● **What is expected**
Please retype each record exactly as it stands below.

● **The data**
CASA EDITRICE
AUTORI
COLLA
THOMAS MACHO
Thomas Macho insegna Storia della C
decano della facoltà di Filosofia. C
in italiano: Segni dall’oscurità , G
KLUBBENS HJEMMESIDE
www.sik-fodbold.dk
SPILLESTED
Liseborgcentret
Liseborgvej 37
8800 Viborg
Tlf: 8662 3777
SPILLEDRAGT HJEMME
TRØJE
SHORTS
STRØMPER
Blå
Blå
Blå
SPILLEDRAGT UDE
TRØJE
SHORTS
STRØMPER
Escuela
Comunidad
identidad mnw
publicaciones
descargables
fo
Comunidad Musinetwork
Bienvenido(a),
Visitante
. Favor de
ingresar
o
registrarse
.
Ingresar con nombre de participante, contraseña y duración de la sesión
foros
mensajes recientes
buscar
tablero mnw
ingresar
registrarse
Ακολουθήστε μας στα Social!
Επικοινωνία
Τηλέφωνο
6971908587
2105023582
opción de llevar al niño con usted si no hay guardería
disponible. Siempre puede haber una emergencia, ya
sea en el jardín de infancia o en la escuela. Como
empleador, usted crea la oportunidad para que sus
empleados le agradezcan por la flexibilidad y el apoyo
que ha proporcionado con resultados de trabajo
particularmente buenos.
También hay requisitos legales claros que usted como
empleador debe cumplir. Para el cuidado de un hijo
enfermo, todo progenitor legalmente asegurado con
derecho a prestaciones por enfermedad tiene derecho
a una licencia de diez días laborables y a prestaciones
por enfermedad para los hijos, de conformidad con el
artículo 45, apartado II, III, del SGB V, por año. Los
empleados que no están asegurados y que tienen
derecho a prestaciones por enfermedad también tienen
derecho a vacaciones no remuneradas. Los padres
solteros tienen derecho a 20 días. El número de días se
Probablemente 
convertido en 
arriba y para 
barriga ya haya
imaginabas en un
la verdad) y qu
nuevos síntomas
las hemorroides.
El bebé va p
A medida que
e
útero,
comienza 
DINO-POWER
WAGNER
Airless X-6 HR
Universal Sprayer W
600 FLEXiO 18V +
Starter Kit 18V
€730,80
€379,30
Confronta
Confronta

● **Solved exercise**
CASA EDITRICE
AUTORI
COLLA
THOMAS MACHO
Thomas Macho insegna Storia della C
decano della facoltà di Filosofia. C
in italiano: Segni dall’oscurità , G
KLUBBENS HJEMMESIDE
www.sik-fodbold.dk
SPILLESTED
Liseborgcentret
Liseborgvej 37
8800 Viborg
Tlf: 8662 3777
SPILLEDRAGT HJEMME
TRØJE
SHORTS
STRØMPER
Blå
Blå
Blå
SPILLEDRAGT UDE
TRØJE
SHORTS
STRØMPER
Escuela
Comunidad
identidad mnw
publicaciones
descargables
fo
Comunidad Musinetwork
Bienvenido(a),
Visitante
. Favor de
ingresar
o
registrarse
.
Ingresar con nombre de participante, contraseña y duración de la sesión
foros
mensajes recientes
buscar
tablero mnw
ingresar
registrarse
Ακολουθήστε μας στα Social!
Επικοινωνία
Τηλέφωνο
6971908587
2105023582
opción de llevar al niño con usted si no hay guardería
disponible. Siempre puede haber una emergencia, ya
sea en el jardín de infancia o en la escuela. Como
empleador, usted crea la oportunidad para que sus
empleados le agradezcan por la flexibilidad y el apoyo
que ha proporcionado con resultados de trabajo
particularmente buenos.
También hay requisitos legales claros que usted como
empleador debe cumplir. Para el cuidado de un hijo
enfermo, todo progenitor legalmente asegurado con
derecho a prestaciones por enfermedad tiene derecho
a una licencia de diez días laborables y a prestaciones
por enfermedad para los hijos, de conformidad con el
artículo 45, apartado II, III, del SGB V, por año. Los
empleados que no están asegurados y que tienen
derecho a prestaciones por enfermedad también tienen
derecho a vacaciones no remuneradas. Los padres
solteros tienen derecho a 20 días. El número de días se
Probablemente 
convertido en 
arriba y para 
barriga ya haya
imaginabas en un
la verdad) y qu
nuevos síntomas
las hemorroides.
El bebé va p
A medida que
e
útero,
comienza 
DINO-POWER
WAGNER
Airless X-6 HR
Universal Sprayer W
600 FLEXiO 18V +
Starter Kit 18V
€730,80
€379,30
Confronta
Confronta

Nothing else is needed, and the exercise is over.